We had to take a step back and reassess. This project just became more important, and deserves to be told in context.

Why is authoritarianism rising globally? As it happens, we’ve been studying this — and warning against monocausal explanations of it — for years.

Here’s the story, in seven trends:

#1 The Triumph of Globalization
#2 The Loss of Anchors
#3 Economic Transformation
#4 Obsolete Nationalism
#5 Political Failure
#6 Social Media Broke our Public Sphere
#7 The Resurgence of Islamic Extremism

1. The Triumph of Globalization

The world has changed fast. Very fast.

I was born and raised in the Arabian Gulf — my Palestine-born father having moved there from Egypt in the mid 1970s, to take a job as a doctor in the newly formed United Arab Emirates. The rapidly modernizing country needed — and lacked — skilled professionals. At the time of its founding in 1971, it was home to under 300,000 people. By the time I was summarily expelled from the country in 2014, the population stood at 9.2 million. While the native Emirati population doubled several times, most of the population growth was driven not by natural birth but by immigration.

Demographic transformation doesn’t even begin to tell the story.
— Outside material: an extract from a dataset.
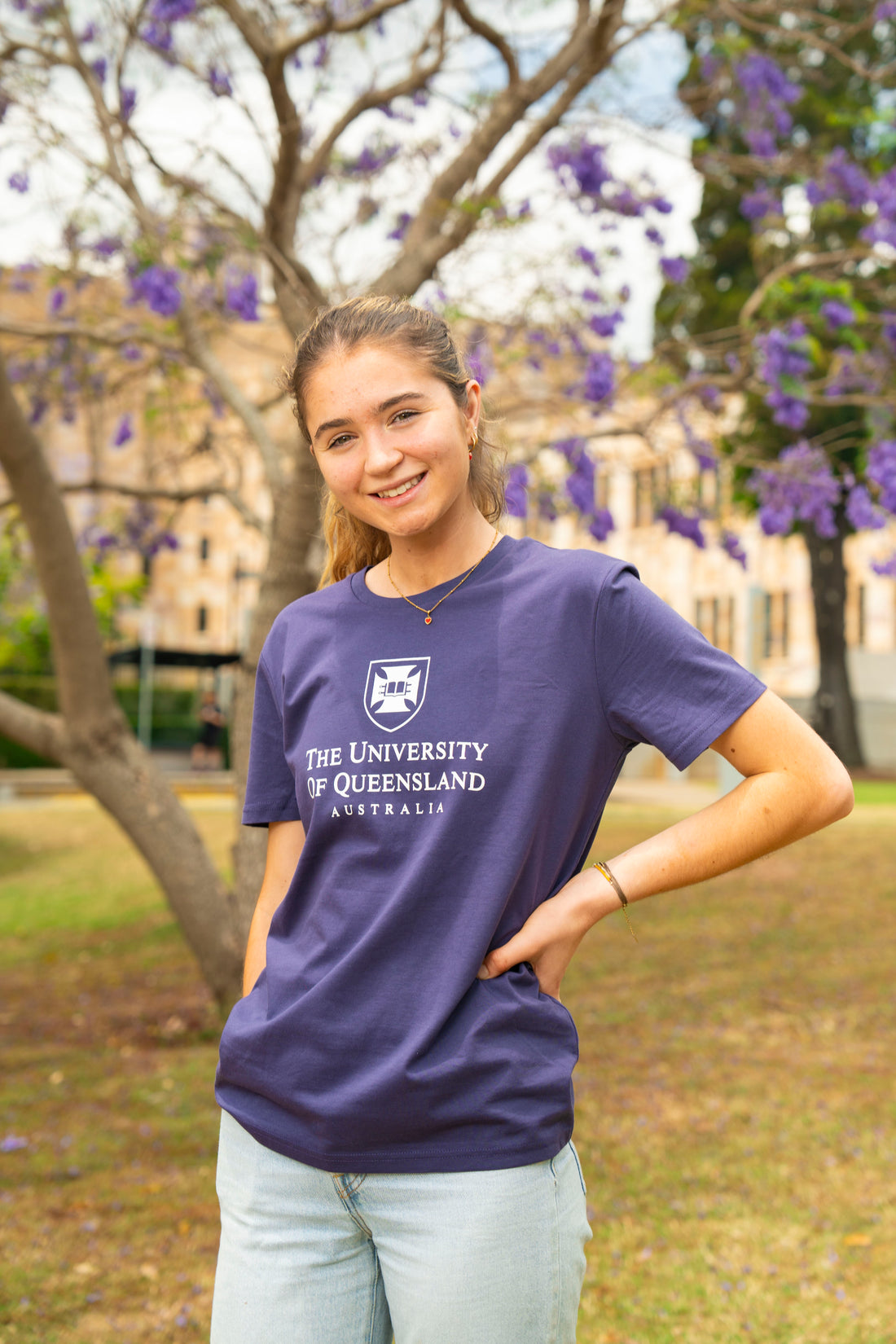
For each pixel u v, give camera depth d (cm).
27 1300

Economic growth brought new people, and new people brought with them their cultures, languages, and religions. Literacy rose rapidly, and a revolution in communications technology brought an unstoppable inflow of new ideas.

A people and a society were completely, deeply, and irreversibly transformed. Today the UAE is home to nearly 10 million people, from over 200 countries. A country of fishermen, farmers, and merchants was transformed into one of businessmen, bureaucrats, doctors, engineers, and technologists.

It is difficult to capture in a few lines the impact that globalization has had on our world. Few countries were as dramatically transformed as the UAE — yet it is in a way a microcosm of the deep and irreversible transformation that played out all over the world over the past 40 years. Our societies have had to contend with an inflow of new immigrants threatening a previous homogeneity, new ideas threatening old traditions and customs, and new technologies disrupting old institutions. The world is almost unrecognisable from that of our grandparents.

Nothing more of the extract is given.